Tally the lines below containing "linecap" and report only the total.

....

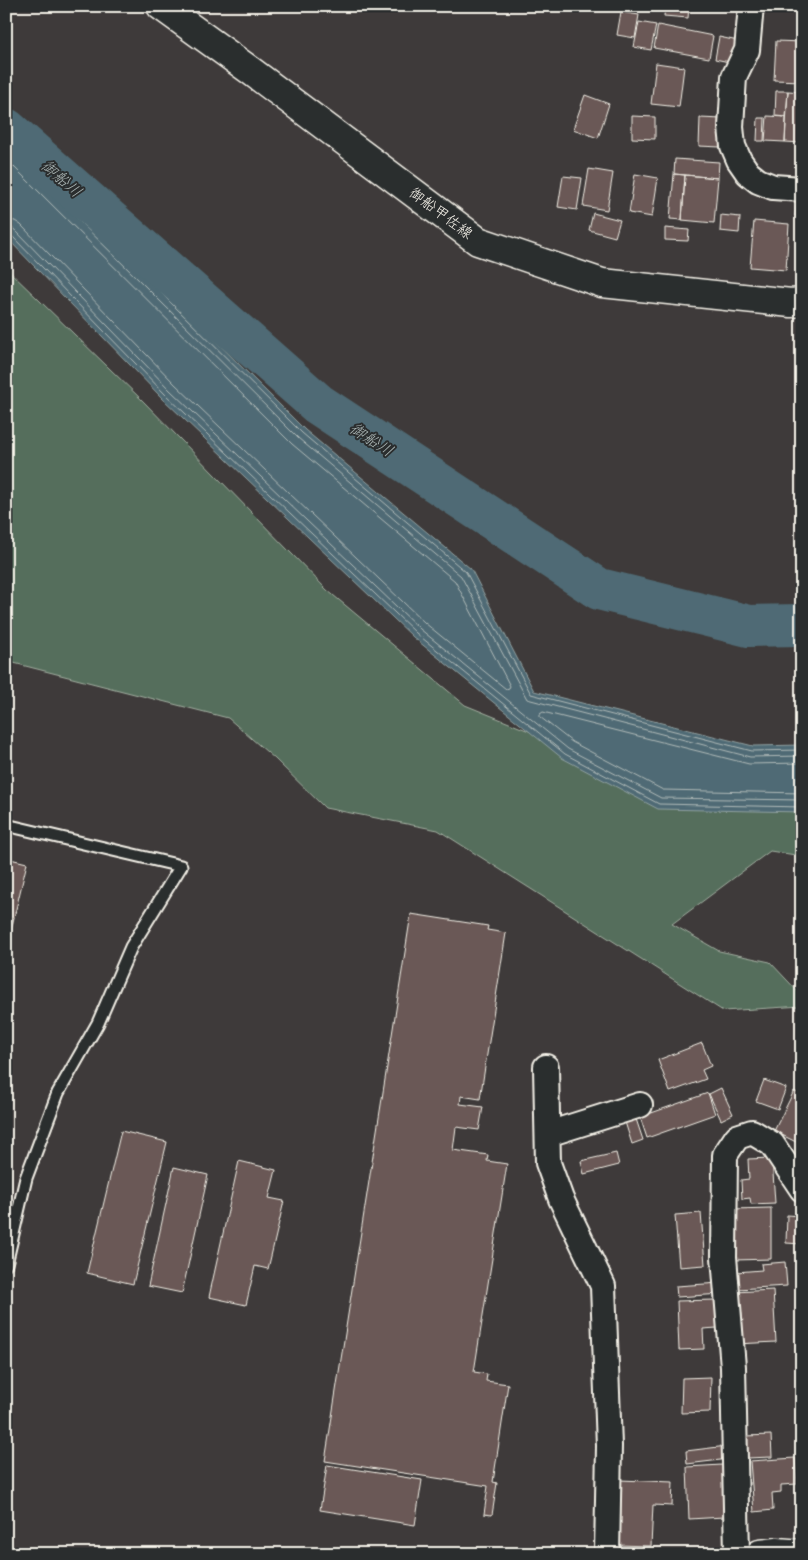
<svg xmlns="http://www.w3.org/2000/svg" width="808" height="1560" font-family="'Gochi Hand','Klee One',sans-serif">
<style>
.green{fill:#546e5c;stroke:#a4b0a2}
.water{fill:#4f6b74;stroke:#91a1a2}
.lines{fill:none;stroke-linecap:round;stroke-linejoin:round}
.shore{stroke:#b2bbba;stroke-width:1}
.river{stroke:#4f6b74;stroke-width:42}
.building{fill:#6b5956;stroke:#f4f1e8}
.service-casing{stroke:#f4f1e8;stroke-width:15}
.minor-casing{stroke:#f4f1e8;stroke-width:28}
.tertiary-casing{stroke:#f4f1e8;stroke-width:31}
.secondary-casing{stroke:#f4f1e8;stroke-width:31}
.service{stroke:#2a2d2e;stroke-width:11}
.minor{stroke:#2a2d2e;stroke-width:24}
.tertiary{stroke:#2a2d2e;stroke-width:28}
.secondary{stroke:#2a2d2e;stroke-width:28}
.labels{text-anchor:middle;stroke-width:4;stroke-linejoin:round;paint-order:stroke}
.street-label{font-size:15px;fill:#f4f1e8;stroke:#2a2d2e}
.water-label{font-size:16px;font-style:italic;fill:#aab5b4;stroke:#2a2d2e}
</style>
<rect width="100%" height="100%" fill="#3e3a3a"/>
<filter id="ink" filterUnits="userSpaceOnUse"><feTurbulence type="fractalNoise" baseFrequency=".02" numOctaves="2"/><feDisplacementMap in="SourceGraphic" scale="10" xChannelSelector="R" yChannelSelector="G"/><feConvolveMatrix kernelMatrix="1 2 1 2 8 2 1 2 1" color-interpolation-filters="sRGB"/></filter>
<g filter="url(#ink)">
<path class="green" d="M6,268L143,401L327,590L465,705L669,788L802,779V856L770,851L672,924L719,951L770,962L802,996V1006L723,1011L438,830L325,808L275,759L228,718L6,661Z"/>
<path class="water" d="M6,132L305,430L471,569L534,691L753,746L802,745V812L658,809L562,758L413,637L162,398L6,237Z"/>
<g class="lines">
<path class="shore" d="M6,139L302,433L466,572L531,694L752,751L802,750
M6,148L298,438L461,576L527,699L750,757L802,756
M6,159L292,444L455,581L510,686L509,688L506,689L425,623L175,384L21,225L15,221L6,220
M6,227L12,228L16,231L170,390L420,629L568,749L661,798L802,800
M6,234L12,236L165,394L416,633L565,754L659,804L802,807
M802,763L749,764L543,712L540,714V717L572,742L663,790L802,793"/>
<path class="river" d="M6,129L318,404L599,589L749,626L802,625"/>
</g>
<path class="building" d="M665,6H689L688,18L664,16Z
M764,6H780L779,11L764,10Z
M621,12L639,15L635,38L617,35Z
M639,22L656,25L651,50L634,47Z
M658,25L713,36L709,58L654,48Z
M719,37L738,41L734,63L715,59Z
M776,41L802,42V81L774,80Z
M656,63L684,67L679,107L651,104Z
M776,91H788L786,117L775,116Z
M788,91L802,92V143L785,142Z
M585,95L609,104L598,138L573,129Z
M632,116L655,117V139L632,138Z
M767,116L786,117L785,142L765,141Z
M700,118L722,119L720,147L699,146Z
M758,118H765L764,141H757Z
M675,159L719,162L718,178L674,174Z
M589,169L613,173L607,210L583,206Z
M635,174L658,178L652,217L629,213Z
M674,174L685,175L682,220L670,219Z
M685,175L718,178L714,223L682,220Z
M563,176L582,178L577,210L558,207Z
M797,195L802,196V216H795Z
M593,213L620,220L615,237L589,230Z
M721,215L740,217L739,233L720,231Z
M754,221L789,224L786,270L750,267Z
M665,228L689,230L688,241L665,240Z
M6,858L27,863L6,951Z
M411,914L488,926L487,930L506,933L480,1099L461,1096L460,1104L483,1107L479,1130L456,1127L453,1150L488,1155L487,1161L507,1164L474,1372L487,1374L486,1381L508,1384L493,1482L497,1483L492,1515L484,1514L488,1486L325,1461Z
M702,1043L711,1066L702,1070L706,1079L670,1092L658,1060Z
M764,1080L786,1088L778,1109L756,1101Z
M721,1088L733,1114L721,1120L709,1094Z
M794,1091L802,1095V1145L774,1131Z
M708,1093L715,1114L647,1138L640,1117Z
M636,1119L643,1140L632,1144L625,1122Z
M121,1131L167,1142L133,1284L87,1273Z
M616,1153L619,1165L584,1174L581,1161Z
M772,1158L775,1203L751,1204L750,1198L742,1199L741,1180L749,1179L748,1159Z
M239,1161L276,1170L269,1198L284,1201L268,1269L255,1266L246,1305L209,1297Z
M174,1167L208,1175L182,1293L148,1286Z
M771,1208V1259L734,1260L733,1209Z
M701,1213L705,1265L679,1267L675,1215Z
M787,1215L802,1216V1244L786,1243Z
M785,1262L787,1286L737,1289L736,1272L762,1270L761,1264Z
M720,1283L721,1294L677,1297L676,1286Z
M773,1290L776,1342L736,1344L735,1292Z
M715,1300L717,1328L703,1329L704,1349L679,1350L677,1301Z
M711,1377L710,1412L681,1413L682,1378Z
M771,1435L772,1457L747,1458L746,1436Z
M727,1446L729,1459L687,1464L686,1451Z
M795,1458L797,1484L781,1485V1492L772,1493L773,1510L754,1512L750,1461Z
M800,1464H802V1509H801Z
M327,1465L422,1480L415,1525L320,1510Z
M722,1465L724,1517L689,1519L687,1467Z
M619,1480L673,1482L672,1506L653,1505L651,1546L616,1545Z"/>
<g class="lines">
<g class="service-casing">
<path id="service" d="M6,825L181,866L131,947L98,1023L58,1093L26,1178L6,1264"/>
</g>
<g class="minor-casing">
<path id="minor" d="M751,6L747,50L734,77L731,127L733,146L739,160L748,173L758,181L773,187L802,189
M546,1067L548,1163L561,1199L603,1286L609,1446L607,1554
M548,1134L640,1105
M737,1554L733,1367L724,1257L725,1155L737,1137L752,1132L772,1144L802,1189"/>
</g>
<g class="tertiary-casing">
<path id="tertiary" d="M760,1554L777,1552L802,1554"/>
</g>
<g class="secondary-casing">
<path id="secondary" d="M161,6L251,71L478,241L602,283L791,303L802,302"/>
</g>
<use href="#service" class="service"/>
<use href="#minor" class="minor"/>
<use href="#tertiary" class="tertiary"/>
<use href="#secondary" class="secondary"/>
</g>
</g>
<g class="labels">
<g class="street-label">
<text transform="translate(441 213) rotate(37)" y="5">御船甲佐線</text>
</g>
<g class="water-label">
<text transform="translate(62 178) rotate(41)" y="6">御船川</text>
<text transform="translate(372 439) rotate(33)" y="6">御船川</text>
</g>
</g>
<rect width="808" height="1560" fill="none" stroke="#2a2d2e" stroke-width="25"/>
<rect x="12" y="12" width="783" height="1535" fill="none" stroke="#f4f1e8" stroke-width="2" filter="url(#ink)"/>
</svg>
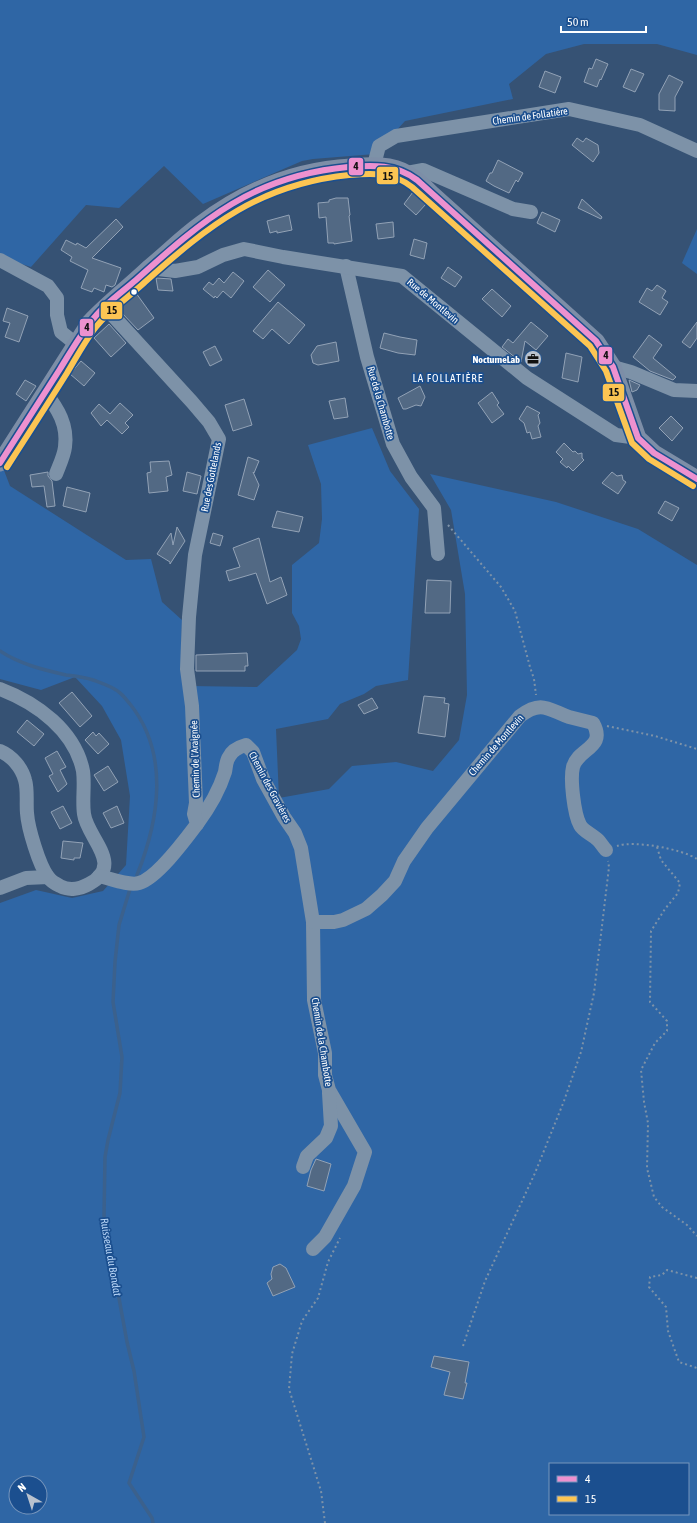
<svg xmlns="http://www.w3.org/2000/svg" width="697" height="1523" viewBox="0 0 697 1523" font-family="'Asap Condensed',sans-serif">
<rect width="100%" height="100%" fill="#365274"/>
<g fill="#2f66a5" fill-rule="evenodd">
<path d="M0 0H697V55L657 44H584L546 54 509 84 513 99 405 121 375 154 313 159 302 161 203 204 164 166 119 208 86 205 31 267 0 257Z"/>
<path d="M697 229V274L682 263Z"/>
<path d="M372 428 390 471 419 509 408 680 376 686 364 694 340 704 328 719 276 729 279 798 329 789 352 766 396 762 433 771 459 740 467 695 465 594 451 510 430 474 556 502 638 529 697 565V1523H0V903L36 890 72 898 103 891 126 865 130 796 121 740 102 706 75 677 41 690 0 679V460L10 486 126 560 151 559 162 602 182 620 181 657 190 686 257 687 297 650 301 639 299 626 292 613V565L319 543 322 519 321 484 308 445ZM550 1464H688V1514H550ZM16 1483H40V1507H16Z"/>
</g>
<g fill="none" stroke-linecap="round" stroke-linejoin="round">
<g stroke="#3b618d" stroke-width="3.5">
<path d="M0 651C19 664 44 670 66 675 74 676 84 677 93 680 101 683 114 687 120 693 124 696 127 701 130 704 170 754 159 820 137 875"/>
<path d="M130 889 119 925 115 962 113 1002 122 1057 120 1093 108 1140 105 1157 104 1216 127 1342 134 1371 144 1437 129 1483 152 1518 153 1523"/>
</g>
</g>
<g fill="#526984" stroke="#92a2b6">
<path d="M596 59 608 64 601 80 600 79 597 87 584 82 589 68 592 69Z"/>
<path d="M631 69 644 74 635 92 623 87Z"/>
<path d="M545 71 561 77 555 93 539 87Z"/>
<path d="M669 75 683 82 675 97V111L659 110V94Z"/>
<path d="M577 138 583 142 586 138 598 145 599 153 593 162 572 145Z"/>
<path d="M498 160 523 173 518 182 516 180 509 193 494 186 486 181 490 173H492Z"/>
<path d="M413 192 426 204 416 215 404 204Z"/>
<path d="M336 198H348L350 215 349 216 352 241 334 244V243H328L326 217 319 218 318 203 329 202V200Z"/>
<path d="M582 199 602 217 601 219 578 208Z"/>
<path d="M542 212 560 220 555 232 537 223Z"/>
<path d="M289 215 292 230 277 233V231L270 233 267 221Z"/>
<path d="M116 219 123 227 92 258 121 268 115 285 112 287 106 285 104 292 94 288 92 292 81 288 88 270 70 261 72 257 61 250 66 240 76 245 77 243 86 248Z"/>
<path d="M393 222 394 237 378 239 376 224Z"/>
<path d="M414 239 427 243 424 259 410 255Z"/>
<path d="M448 267 462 277 455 287 441 278Z"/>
<path d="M268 270 285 285 270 302 253 287Z"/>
<path d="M233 272 244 281 231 298 223 291 217 298 215 296 214 298 203 289 209 282 213 285 219 278 224 283Z"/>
<path d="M156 278 171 279 173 291 158 290Z"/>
<path d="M657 285 666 291 662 298 668 302 660 315 639 302 647 288 652 291Z"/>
<path d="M492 289 511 306 502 317 482 299Z"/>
<path d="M136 293 154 318 138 330 122 313 119 308Z"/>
<path d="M278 302 305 325 289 344 272 329 263 339 253 331Z"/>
<path d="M7 308 28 316 19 342 5 337 10 323 3 321Z"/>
<path d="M531 322 548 336 536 350 525 341 521 362 502 347 508 339 513 343Z"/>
<path d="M697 322V338L690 348 682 342Z"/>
<path d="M109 324 126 343 111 357 94 338Z"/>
<path d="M384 333 400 337 417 340 415 355 398 353 380 348Z"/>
<path d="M649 335 662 345 653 358 676 377 673 380 650 371 633 357Z"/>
<path d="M336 342 339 361 318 365 313 363 311 355 317 346Z"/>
<path d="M215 346 222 360 210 366 203 352Z"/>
<path d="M566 353 582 357 578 382 562 378Z"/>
<path d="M81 361 95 373 84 386 70 374Z"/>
<path d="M25 380 36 386 26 401 16 394Z"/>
<path d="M629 380 640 385 637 390 632 392Z"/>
<path d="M420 386 425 397 421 406 416 405 406 409H403L398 398Z"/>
<path d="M492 392 499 403 497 405 504 414 492 423 478 403Z"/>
<path d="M345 398 348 417 334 419 329 401Z"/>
<path d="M244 399 252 425 233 431 225 405Z"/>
<path d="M120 403 133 415 125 423 129 427 122 434 107 420 101 426 91 413 99 404 110 414Z"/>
<path d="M527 406 540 413 538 415 540 423 538 426 541 437 532 439 530 432 527 433 524 423 519 419Z"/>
<path d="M671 416 683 428 672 441 659 428Z"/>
<path d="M564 443 573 452 575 451 578 454 582 453V458L584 460 573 471 568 466 567 468 560 462 563 459 556 452Z"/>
<path d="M248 457 259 461 254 473 253 472 259 485 254 500 238 495Z"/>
<path d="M169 461 172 475 166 477 168 491 149 493 147 473 151 472 150 462Z"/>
<path d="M48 472V476L52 481 55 506 47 507 44 486 32 487 30 475Z"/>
<path d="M187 472 201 476 197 494 183 491Z"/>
<path d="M612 472 617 476 622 475 623 480 626 482 618 494 602 483Z"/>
<path d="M67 487 90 493 86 512 63 506Z"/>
<path d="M665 501 679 508 672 521 658 513Z"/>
<path d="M277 511 303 517 299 532 272 527Z"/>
<path d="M177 527 185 541 170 564V562L157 554 171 533 173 545Z"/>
<path d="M213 533 223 536 220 546 210 543Z"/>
<path d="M259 538 270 582 281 577 287 595 267 604 256 573 229 581 226 571 240 567 233 548Z"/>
<path d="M427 580 451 581 450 613H425Z"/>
<path d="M247 653 248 666H245V671H196V655Z"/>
<path d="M72 692 92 716 80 727 59 703Z"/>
<path d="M424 696 445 698 444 703 449 704 445 737 418 733Z"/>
<path d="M372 698 378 708 364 714 358 705Z"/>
<path d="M27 720 44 734 34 746 17 732Z"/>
<path d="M93 732 96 736 99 733 109 744 98 754 85 740Z"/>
<path d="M57 751 66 767 60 770 67 784 58 792 49 776 53 774 45 758Z"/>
<path d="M108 766 118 782 104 791 94 775Z"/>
<path d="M63 806 72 823 60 829 51 812Z"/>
<path d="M117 806 124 823 111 828 103 813Z"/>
<path d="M63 841 83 843 80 858H74V860L61 858Z"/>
<path d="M316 1159 331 1164 324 1191 307 1186 311 1170Z"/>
<path d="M280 1264 286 1268 295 1287 273 1296 267 1283 272 1279 271 1274 273 1267Z"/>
<path d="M434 1356 469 1362 465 1383H467L463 1399 444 1395 450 1372 431 1367Z"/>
</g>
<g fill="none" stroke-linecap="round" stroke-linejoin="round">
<g stroke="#7d92a8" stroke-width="2" stroke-dasharray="2 3" stroke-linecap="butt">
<path d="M448 525 501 587 515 611 530 667 534 679 536 695"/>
<path d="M607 726 655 736 697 749"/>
<path d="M617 846C634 840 682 849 697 859"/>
<path d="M657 847 661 860 680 883 678 893 665 909 651 931 650 1002 667 1021V1031L655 1043 641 1070 644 1102 648 1123 647 1168 654 1197 662 1207 687 1225 697 1236"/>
<path d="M697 1278 667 1270 662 1275 650 1277 649 1287 666 1307 668 1331 679 1362 697 1368"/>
<path d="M463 1346 485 1281 535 1173 564 1101 581 1052 594 993 609 867 608 861"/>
<path d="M325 1523 321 1491 289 1389 292 1354 302 1321 318 1298 328 1262 340 1238"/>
</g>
<g stroke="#7d92a8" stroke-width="14">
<path d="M374 165 379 146 396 136 569 109 640 125 697 151"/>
<path d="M407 173 423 170 513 209 531 212"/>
<path d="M0 260 48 286 57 298V315L61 332 76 344"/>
<path d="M346 266 367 357 393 444 411 477 434 508 438 554"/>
<path d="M150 268 175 271 198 267 223 255 244 249 283 257 402 276 527 378 616 435 638 438"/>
<path d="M613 367 631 372 674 390 697 391"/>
<path d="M45 392C58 409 68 425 65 447 64 456 59 466 56 474"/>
<path d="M0 689C37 703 75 731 83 771 85 785 82 800 84 814 87 838 125 865 89 884 80 889 69 891 60 886 56 884 50 880 48 877 39 865 28 828 27 813 26 803 28 790 25 780 22 768 12 756 0 751"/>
<path d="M197 824C209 808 219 791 225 772 226 767 226 761 229 757 232 750 239 747 246 745L253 752 263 779 284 817 295 833 301 848 313 922 314 1000 325 1053V1075L329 1090 365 1152 354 1186 325 1237 313 1249"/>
<path d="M99 876C109 878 129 886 139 883 157 878 185 840 197 824L194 814 196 803 192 706 187 669 189 617 195 555 219 439 209 422 192 402 105 307"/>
<path d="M0 888 26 878 48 877"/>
<path d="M313 922H334L343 920 366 909 382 895 395 881 404 861 427 828 520 716C541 700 548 709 569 717 577 719 585 721 593 723 607 748 578 748 573 767 570 779 574 814 580 825 583 831 593 835 598 840 601 843 603 847 606 850"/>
<path d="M303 1167 307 1156 326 1138 331 1126 329 1093"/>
</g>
<path stroke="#7d8ea7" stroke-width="17" d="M0 463 90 322C109 302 130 286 150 267 167 253 183 237 201 224 246 190 296 170 351 167 370 165 392 164 408 174 416 179 424 186 431 193L596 341 613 367 638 438 654 453 697 479"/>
<g stroke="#1b4f8f" stroke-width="9">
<path id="bus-1" d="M0 463C20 432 40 400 60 369 70 353 79 337 90 323 102 306 121 293 136 280 204 219 253 176 348 167 373 165 396 164 417 180L596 341 613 367 638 438 654 453 697 479"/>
</g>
<g stroke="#1b4f8f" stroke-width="9">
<path id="bus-2" d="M7 467C27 436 47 405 67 373 76 358 85 341 96 327 109 310 129 297 145 282 209 225 260 184 349 175 372 173 393 172 412 187L590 346 606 371 632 443 649 459 693 486"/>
</g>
<use href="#bus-1" stroke="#ed91cf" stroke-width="6"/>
<use href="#bus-2" stroke="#fcc553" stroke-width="6"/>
</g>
<defs>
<g id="office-disc" transform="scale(0.9)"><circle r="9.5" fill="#b9c2ce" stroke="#1b4f8f"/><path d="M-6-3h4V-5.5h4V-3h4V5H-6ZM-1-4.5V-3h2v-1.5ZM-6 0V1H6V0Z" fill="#111"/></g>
</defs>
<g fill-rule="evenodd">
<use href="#office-disc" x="533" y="359"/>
</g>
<circle fill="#fff" stroke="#1b4f8f" stroke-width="1.5" cx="134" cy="292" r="3.5"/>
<g text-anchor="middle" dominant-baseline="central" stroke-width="3.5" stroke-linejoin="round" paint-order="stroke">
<g font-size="10" fill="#fff" stroke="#1b4f8f">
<text transform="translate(530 116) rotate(-8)">Chemin de Follatière</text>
<text transform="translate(433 301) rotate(40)">Rue de Montlevin</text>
<text transform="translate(381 403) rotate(74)">Rue de la Chambotte</text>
<text transform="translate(211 477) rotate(-79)">Rue des Gottelands</text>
<text transform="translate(496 745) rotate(-49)">Chemin de Montlevin</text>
<text transform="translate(195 759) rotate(-92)">Chemin de l'Araignée</text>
<text transform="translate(270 787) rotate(62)">Chemin des Gravières</text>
<text transform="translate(322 1042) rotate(81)">Chemin de la Chambotte</text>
</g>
<g font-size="10" font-weight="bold" fill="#fff" stroke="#1b4f8f" text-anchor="end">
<text x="520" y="359">NocturneLab</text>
</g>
<g font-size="11" letter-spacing="1" fill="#fff" stroke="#1b4f8f">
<text x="448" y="378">LA FOLLATIÈRE</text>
</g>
<g font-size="11" font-style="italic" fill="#b5d3f5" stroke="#1b4f8f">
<text transform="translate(111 1257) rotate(80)">Ruisseau du Bondat</text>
</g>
</g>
<g stroke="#1b4f8f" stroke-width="1.5">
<rect x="348" y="157" width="16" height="19" rx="4" fill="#ed91cf"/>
<rect x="376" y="166" width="23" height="19" rx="4" fill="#fcc553"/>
<rect x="100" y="301" width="23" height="19" rx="4" fill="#fcc553"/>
<rect x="79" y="318" width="15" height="19" rx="4" fill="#ed91cf"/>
<rect x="598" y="346" width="15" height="19" rx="4" fill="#ed91cf"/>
<rect x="602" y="383" width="23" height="19" rx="4" fill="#fcc553"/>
</g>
<g font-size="11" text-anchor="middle" font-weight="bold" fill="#111">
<text x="356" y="170">4</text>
<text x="388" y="180">15</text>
<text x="112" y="314">15</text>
<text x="87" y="331">4</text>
<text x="606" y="359">4</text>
<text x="614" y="396">15</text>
</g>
<rect x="549" y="1463" width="140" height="52" fill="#1b4f8f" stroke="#7695bc"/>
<rect x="557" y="1476" width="20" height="6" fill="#ed91cf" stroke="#7695bc"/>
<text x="585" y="1483" font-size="12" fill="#ffffff">4</text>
<rect x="557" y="1496" width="20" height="6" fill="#fcc553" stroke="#7695bc"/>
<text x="585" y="1503" font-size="12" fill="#ffffff">15</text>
<g transform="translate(28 1495) rotate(321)"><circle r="19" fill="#1b4f8f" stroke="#7695bc"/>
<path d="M0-3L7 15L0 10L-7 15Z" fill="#b9c2ce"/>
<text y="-6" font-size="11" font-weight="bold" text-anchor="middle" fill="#ffffff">N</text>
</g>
<path d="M561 26v6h85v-6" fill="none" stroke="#ffffff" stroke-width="2"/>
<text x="567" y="26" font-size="12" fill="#ffffff" stroke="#1b4f8f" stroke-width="3" paint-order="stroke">50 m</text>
</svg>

....

WRITTEN ANSWER: 4